• To do: Print the records below exactly, from the line containing "picture frame: present" down to the line containing "teapot: none [388,168,462,256]", both lines included, and omit every picture.

• Source material:
******************************

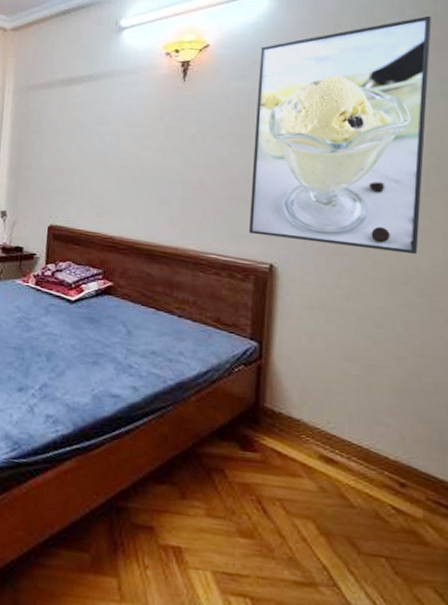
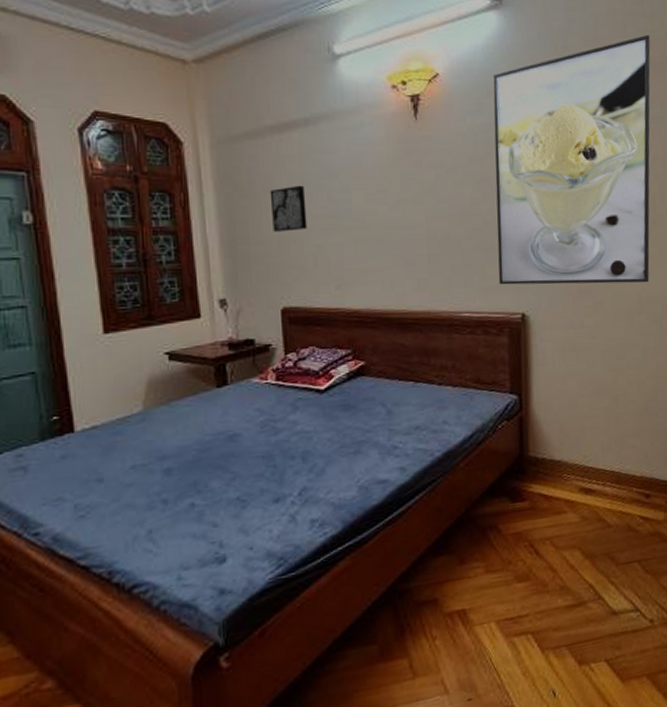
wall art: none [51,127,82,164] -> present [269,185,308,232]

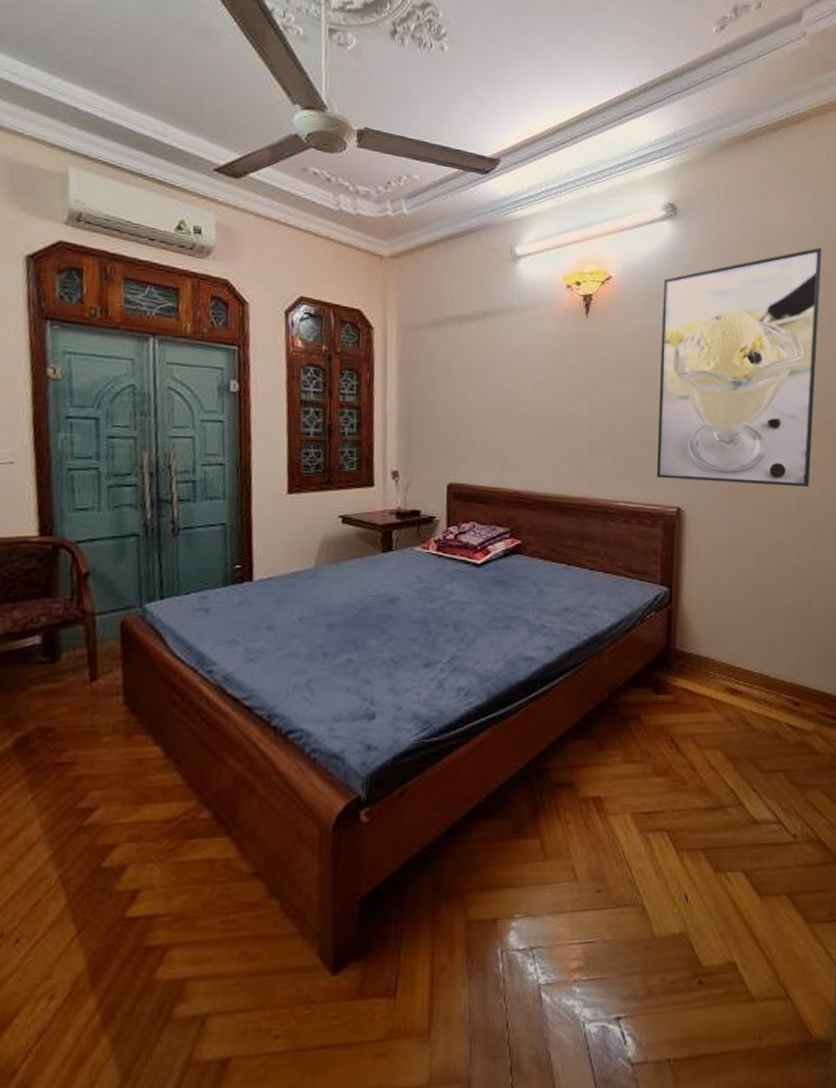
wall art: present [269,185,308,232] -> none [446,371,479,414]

******************************

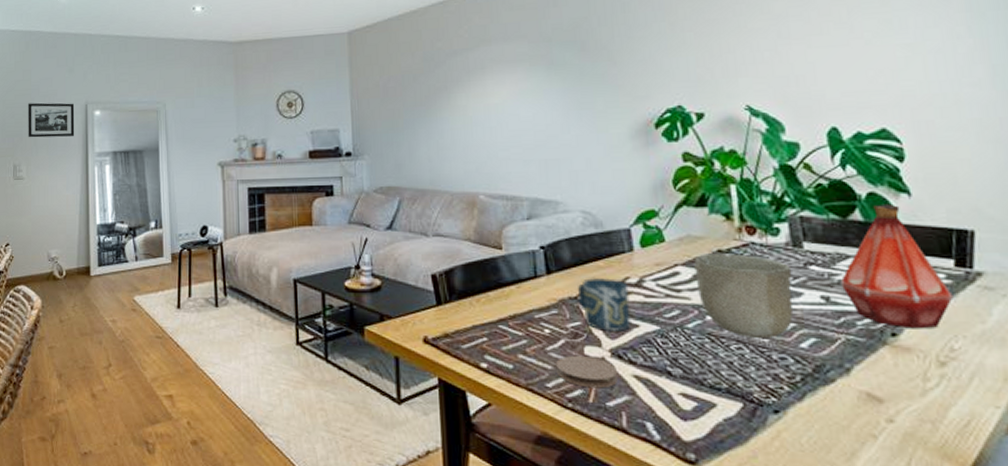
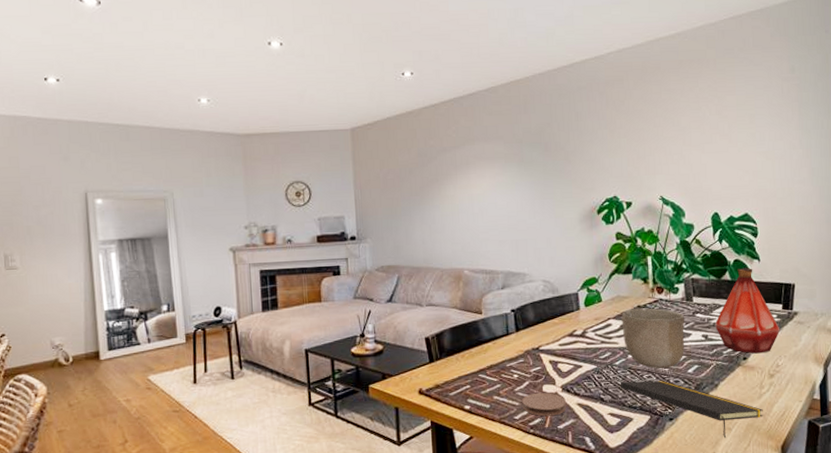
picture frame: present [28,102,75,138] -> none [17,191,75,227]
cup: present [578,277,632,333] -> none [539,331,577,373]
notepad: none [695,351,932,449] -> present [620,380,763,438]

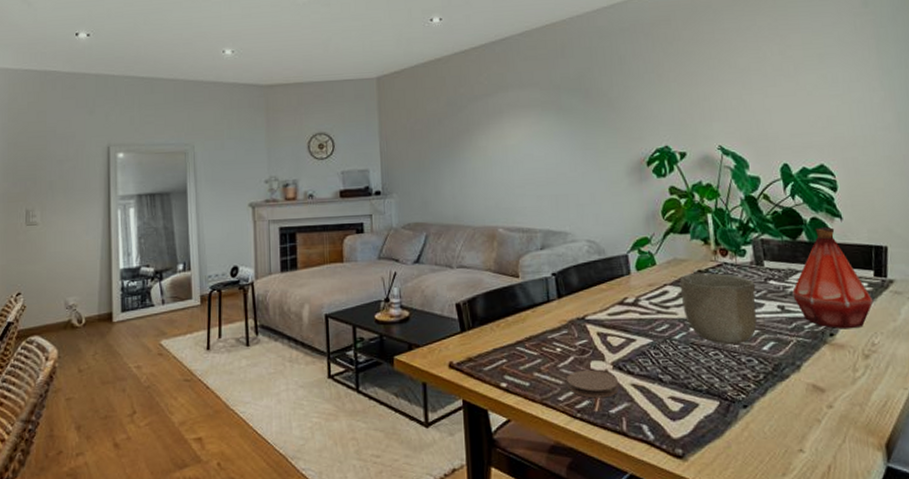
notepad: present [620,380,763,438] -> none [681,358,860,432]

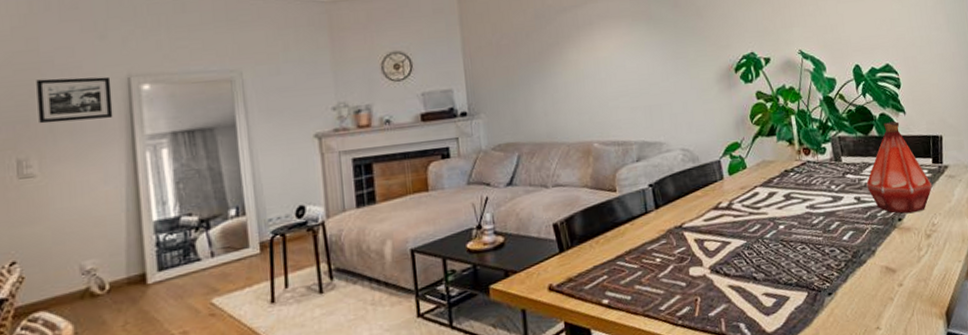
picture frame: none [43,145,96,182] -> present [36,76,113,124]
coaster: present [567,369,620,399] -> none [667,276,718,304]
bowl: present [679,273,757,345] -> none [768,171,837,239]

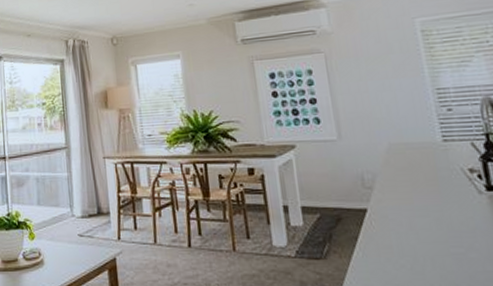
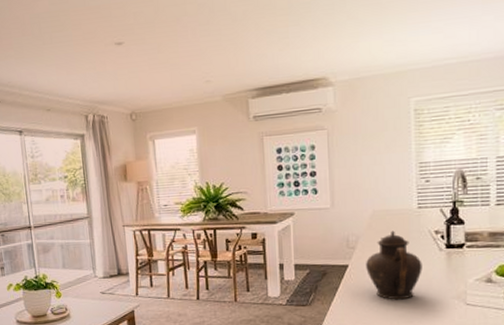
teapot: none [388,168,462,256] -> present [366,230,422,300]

******************************

• Response to this task:
picture frame: present [28,102,75,138] -> none [17,191,75,227]
cup: present [578,277,632,333] -> none [539,331,577,373]
notepad: none [695,351,932,449] -> present [620,380,763,438]

notepad: present [620,380,763,438] -> none [681,358,860,432]

picture frame: none [43,145,96,182] -> present [36,76,113,124]
coaster: present [567,369,620,399] -> none [667,276,718,304]
bowl: present [679,273,757,345] -> none [768,171,837,239]

teapot: none [388,168,462,256] -> present [366,230,422,300]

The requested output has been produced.